Alternative energy projects tend to need significant amounts of capital from the beginning in order to get off the ground properly, mostly because their competition is well-heeled and entrenched, but also because most of these projects need to be done in large scale in order to compete.  Individual solar panels are not so expensive or hard to sell to scare away funding, for instance, but installations in scale to challenge current coal-fired or nuclear power plants are.  Again, an individual wind turbine would not be that dramatic an investment, but they need to be installed as part of massive wind farms in order to reap the benefits and stand as a threat to the current energy paradigm.

Putting that kind of money in, on technology with relatively short track records, can be daunting.

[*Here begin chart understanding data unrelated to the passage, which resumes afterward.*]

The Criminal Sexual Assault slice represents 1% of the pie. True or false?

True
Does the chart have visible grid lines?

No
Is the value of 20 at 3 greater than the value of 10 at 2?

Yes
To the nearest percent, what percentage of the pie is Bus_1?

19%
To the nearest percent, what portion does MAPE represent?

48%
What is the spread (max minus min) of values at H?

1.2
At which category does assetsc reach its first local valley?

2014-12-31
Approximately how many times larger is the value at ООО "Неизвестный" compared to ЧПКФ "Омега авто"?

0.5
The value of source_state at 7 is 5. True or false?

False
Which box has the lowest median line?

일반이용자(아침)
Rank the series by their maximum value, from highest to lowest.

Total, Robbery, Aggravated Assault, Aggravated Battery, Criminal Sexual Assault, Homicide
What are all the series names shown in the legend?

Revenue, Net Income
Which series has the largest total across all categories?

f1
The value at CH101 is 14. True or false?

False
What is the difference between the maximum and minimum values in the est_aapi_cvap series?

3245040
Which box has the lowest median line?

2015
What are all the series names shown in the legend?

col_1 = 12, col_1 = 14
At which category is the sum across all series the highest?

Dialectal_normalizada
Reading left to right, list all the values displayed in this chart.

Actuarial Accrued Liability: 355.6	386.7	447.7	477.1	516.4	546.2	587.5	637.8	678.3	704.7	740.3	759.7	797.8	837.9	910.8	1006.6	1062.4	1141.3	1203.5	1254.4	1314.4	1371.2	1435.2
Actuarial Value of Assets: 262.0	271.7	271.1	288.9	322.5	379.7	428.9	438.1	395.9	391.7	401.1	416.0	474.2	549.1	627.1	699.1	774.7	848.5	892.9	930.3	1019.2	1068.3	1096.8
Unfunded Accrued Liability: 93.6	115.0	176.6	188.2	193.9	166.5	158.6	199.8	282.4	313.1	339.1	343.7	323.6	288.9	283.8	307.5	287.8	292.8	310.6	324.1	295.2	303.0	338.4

Which is why creative solutions are required.  For instance, Google.org--the philanthropic extension of the information giant--plans to help start-ups with the millions they need to bridge the "valley of death" referenced in the Reuters article above.  Most cleantech offerings won't need that kind of heavy support, as they'll be able to grow in a more typical fashion, but alternative energy is a special case, and certainly one that deserves that special support.  If something is ever to be done about fossil fuel dependence at the grid level, it will require impressive action.

One sector that may well be recession-proof seems to be green building.  Growing at a dramatic rate, the blog Green Chemicals suggests that green building could itself continue to expand even if the economy contracts.  In fact, this is the likely vector for all of cleantech and the general green revolution, the challenges of alternative energy notwithstanding.  In many ways, there's too much excitement and far too much momentum in the movement for a recession to reverse the current trends, or even slow development all that much.  The pressures that have brought clean-and-green to the fore are still in place, and growing too quickly, for consumer insecurity to make invisible.

So some corners of the movement may have to get creative about funding, but as Google has shown, there's a willingness out there to get the job done and make the changes we're living through viable.